-- Task objective --
Print every line of all the items below, word for word and without any changes.

-- Material for this task --
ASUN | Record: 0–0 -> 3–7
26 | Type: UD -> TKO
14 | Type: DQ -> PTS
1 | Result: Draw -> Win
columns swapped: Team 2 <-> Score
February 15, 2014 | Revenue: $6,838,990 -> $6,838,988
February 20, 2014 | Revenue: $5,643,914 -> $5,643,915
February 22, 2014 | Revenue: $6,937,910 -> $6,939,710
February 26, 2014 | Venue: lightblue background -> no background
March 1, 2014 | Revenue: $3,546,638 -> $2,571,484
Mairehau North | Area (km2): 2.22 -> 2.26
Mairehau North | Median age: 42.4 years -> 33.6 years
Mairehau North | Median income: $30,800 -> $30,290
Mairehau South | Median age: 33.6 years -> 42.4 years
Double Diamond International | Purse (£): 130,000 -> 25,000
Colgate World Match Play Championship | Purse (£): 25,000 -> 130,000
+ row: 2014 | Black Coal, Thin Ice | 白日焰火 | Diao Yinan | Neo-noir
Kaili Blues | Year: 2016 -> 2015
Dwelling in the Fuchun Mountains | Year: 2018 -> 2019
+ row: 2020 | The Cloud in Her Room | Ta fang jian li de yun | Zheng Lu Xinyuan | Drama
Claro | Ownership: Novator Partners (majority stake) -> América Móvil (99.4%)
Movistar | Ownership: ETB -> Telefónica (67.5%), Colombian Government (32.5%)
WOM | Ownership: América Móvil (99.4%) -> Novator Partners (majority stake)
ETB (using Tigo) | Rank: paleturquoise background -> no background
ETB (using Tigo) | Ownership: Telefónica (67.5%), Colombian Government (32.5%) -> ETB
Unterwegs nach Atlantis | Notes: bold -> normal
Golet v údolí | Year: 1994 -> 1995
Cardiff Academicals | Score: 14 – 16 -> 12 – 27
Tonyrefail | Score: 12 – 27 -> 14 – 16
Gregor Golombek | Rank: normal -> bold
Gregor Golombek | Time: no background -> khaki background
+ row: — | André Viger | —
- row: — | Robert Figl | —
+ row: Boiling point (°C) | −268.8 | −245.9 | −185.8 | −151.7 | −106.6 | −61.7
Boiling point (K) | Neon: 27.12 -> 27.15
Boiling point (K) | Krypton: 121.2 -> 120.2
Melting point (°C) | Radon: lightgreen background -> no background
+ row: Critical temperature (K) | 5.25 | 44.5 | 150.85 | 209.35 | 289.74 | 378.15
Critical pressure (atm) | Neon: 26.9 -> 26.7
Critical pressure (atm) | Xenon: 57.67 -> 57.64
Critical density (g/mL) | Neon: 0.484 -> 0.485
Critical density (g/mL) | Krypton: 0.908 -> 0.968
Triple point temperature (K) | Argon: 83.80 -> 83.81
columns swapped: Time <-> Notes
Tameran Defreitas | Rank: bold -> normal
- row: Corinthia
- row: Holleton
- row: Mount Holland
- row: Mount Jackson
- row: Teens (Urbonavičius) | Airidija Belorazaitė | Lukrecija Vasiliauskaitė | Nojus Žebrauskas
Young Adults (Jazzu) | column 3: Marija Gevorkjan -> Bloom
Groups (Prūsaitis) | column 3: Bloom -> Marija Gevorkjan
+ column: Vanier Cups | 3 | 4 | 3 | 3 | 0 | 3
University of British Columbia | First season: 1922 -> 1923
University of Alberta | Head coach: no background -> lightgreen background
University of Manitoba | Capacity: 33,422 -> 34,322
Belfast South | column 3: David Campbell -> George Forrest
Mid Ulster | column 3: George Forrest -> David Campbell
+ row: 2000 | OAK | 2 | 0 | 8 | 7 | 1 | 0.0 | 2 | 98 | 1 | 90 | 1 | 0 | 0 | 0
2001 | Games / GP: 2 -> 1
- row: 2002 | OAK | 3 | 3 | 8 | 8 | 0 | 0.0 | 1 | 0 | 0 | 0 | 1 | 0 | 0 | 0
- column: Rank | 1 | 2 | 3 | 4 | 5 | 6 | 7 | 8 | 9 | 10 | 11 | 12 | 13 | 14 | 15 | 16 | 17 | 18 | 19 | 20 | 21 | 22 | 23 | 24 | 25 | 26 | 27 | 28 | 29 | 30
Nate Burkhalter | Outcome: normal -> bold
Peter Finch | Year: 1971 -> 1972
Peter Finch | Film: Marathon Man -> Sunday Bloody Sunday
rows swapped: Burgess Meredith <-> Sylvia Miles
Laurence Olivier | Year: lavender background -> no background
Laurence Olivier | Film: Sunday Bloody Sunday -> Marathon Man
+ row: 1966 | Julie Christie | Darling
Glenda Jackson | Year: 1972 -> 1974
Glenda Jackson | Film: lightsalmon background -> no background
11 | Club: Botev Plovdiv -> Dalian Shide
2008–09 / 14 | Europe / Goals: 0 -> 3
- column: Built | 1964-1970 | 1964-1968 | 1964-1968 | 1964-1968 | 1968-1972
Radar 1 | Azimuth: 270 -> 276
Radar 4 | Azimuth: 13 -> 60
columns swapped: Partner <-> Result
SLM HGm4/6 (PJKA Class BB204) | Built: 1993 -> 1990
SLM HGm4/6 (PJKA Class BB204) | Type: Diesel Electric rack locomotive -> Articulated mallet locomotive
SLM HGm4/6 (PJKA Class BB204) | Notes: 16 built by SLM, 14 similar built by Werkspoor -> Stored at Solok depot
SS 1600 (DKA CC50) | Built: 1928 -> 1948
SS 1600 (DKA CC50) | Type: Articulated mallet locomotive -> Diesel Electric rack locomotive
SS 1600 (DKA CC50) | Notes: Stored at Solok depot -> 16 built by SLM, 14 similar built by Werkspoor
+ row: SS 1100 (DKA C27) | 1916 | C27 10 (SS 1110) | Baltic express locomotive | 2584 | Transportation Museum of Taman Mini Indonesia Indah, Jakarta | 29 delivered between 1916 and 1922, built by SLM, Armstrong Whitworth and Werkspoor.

-- Answer to the task --
ASUN | Record: 0–0 -> 3–7
26 | Type: UD -> TKO
14 | Type: DQ -> PTS
1 | Result: Draw -> Win
columns swapped: Team 2 <-> Score
February 15, 2014 | Revenue: $6,838,990 -> $6,838,988
February 20, 2014 | Revenue: $5,643,914 -> $5,643,915
February 22, 2014 | Revenue: $6,937,910 -> $6,939,710
February 26, 2014 | Venue: lightblue background -> no background
March 1, 2014 | Revenue: $3,546,638 -> $2,571,484
Mairehau North | Area (km2): 2.22 -> 2.26
Mairehau North | Median age: 42.4 years -> 33.6 years
Mairehau North | Median income: $30,800 -> $30,290
Mairehau South | Median age: 33.6 years -> 42.4 years
Double Diamond International | Purse (£): 130,000 -> 25,000
Colgate World Match Play Championship | Purse (£): 25,000 -> 130,000
+ row: 2014 | Black Coal, Thin Ice | 白日焰火 | Diao Yinan | Neo-noir
Kaili Blues | Year: 2016 -> 2015
Dwelling in the Fuchun Mountains | Year: 2018 -> 2019
+ row: 2020 | The Cloud in Her Room | Ta fang jian li de yun | Zheng Lu Xinyuan | Drama
Claro | Ownership: Novator Partners (majority stake) -> América Móvil (99.4%)
Movistar | Ownership: ETB -> Telefónica (67.5%), Colombian Government (32.5%)
WOM | Ownership: América Móvil (99.4%) -> Novator Partners (majority stake)
ETB (using Tigo) | Rank: paleturquoise background -> no background
ETB (using Tigo) | Ownership: Telefónica (67.5%), Colombian Government (32.5%) -> ETB
Unterwegs nach Atlantis | Notes: bold -> normal
Golet v údolí | Year: 1994 -> 1995
Cardiff Academicals | Score: 14 – 16 -> 12 – 27
Tonyrefail | Score: 12 – 27 -> 14 – 16
Gregor Golombek | Rank: normal -> bold
Gregor Golombek | Time: no background -> khaki background
+ row: — | André Viger | —
- row: — | Robert Figl | —
+ row: Boiling point (°C) | −268.8 | −245.9 | −185.8 | −151.7 | −106.6 | −61.7
Boiling point (K) | Neon: 27.12 -> 27.15
Boiling point (K) | Krypton: 121.2 -> 120.2
Melting point (°C) | Radon: lightgreen background -> no background
+ row: Critical temperature (K) | 5.25 | 44.5 | 150.85 | 209.35 | 289.74 | 378.15
Critical pressure (atm) | Neon: 26.9 -> 26.7
Critical pressure (atm) | Xenon: 57.67 -> 57.64
Critical density (g/mL) | Neon: 0.484 -> 0.485
Critical density (g/mL) | Krypton: 0.908 -> 0.968
Triple point temperature (K) | Argon: 83.80 -> 83.81
columns swapped: Time <-> Notes
Tameran Defreitas | Rank: bold -> normal
- row: Corinthia
- row: Holleton
- row: Mount Holland
- row: Mount Jackson
- row: Teens (Urbonavičius) | Airidija Belorazaitė | Lukrecija Vasiliauskaitė | Nojus Žebrauskas
Young Adults (Jazzu) | column 3: Marija Gevorkjan -> Bloom
Groups (Prūsaitis) | column 3: Bloom -> Marija Gevorkjan
+ column: Vanier Cups | 3 | 4 | 3 | 3 | 0 | 3
University of British Columbia | First season: 1922 -> 1923
University of Alberta | Head coach: no background -> lightgreen background
University of Manitoba | Capacity: 33,422 -> 34,322
Belfast South | column 3: David Campbell -> George Forrest
Mid Ulster | column 3: George Forrest -> David Campbell
+ row: 2000 | OAK | 2 | 0 | 8 | 7 | 1 | 0.0 | 2 | 98 | 1 | 90 | 1 | 0 | 0 | 0
2001 | Games / GP: 2 -> 1
- row: 2002 | OAK | 3 | 3 | 8 | 8 | 0 | 0.0 | 1 | 0 | 0 | 0 | 1 | 0 | 0 | 0
- column: Rank | 1 | 2 | 3 | 4 | 5 | 6 | 7 | 8 | 9 | 10 | 11 | 12 | 13 | 14 | 15 | 16 | 17 | 18 | 19 | 20 | 21 | 22 | 23 | 24 | 25 | 26 | 27 | 28 | 29 | 30
Nate Burkhalter | Outcome: normal -> bold
Peter Finch | Year: 1971 -> 1972
Peter Finch | Film: Marathon Man -> Sunday Bloody Sunday
rows swapped: Burgess Meredith <-> Sylvia Miles
Laurence Olivier | Year: lavender background -> no background
Laurence Olivier | Film: Sunday Bloody Sunday -> Marathon Man
+ row: 1966 | Julie Christie | Darling
Glenda Jackson | Year: 1972 -> 1974
Glenda Jackson | Film: lightsalmon background -> no background
11 | Club: Botev Plovdiv -> Dalian Shide
2008–09 / 14 | Europe / Goals: 0 -> 3
- column: Built | 1964-1970 | 1964-1968 | 1964-1968 | 1964-1968 | 1968-1972
Radar 1 | Azimuth: 270 -> 276
Radar 4 | Azimuth: 13 -> 60
columns swapped: Partner <-> Result
SLM HGm4/6 (PJKA Class BB204) | Built: 1993 -> 1990
SLM HGm4/6 (PJKA Class BB204) | Type: Diesel Electric rack locomotive -> Articulated mallet locomotive
SLM HGm4/6 (PJKA Class BB204) | Notes: 16 built by SLM, 14 similar built by Werkspoor -> Stored at Solok depot
SS 1600 (DKA CC50) | Built: 1928 -> 1948
SS 1600 (DKA CC50) | Type: Articulated mallet locomotive -> Diesel Electric rack locomotive
SS 1600 (DKA CC50) | Notes: Stored at Solok depot -> 16 built by SLM, 14 similar built by Werkspoor
+ row: SS 1100 (DKA C27) | 1916 | C27 10 (SS 1110) | Baltic express locomotive | 2584 | Transportation Museum of Taman Mini Indonesia Indah, Jakarta | 29 delivered between 1916 and 1922, built by SLM, Armstrong Whitworth and Werkspoor.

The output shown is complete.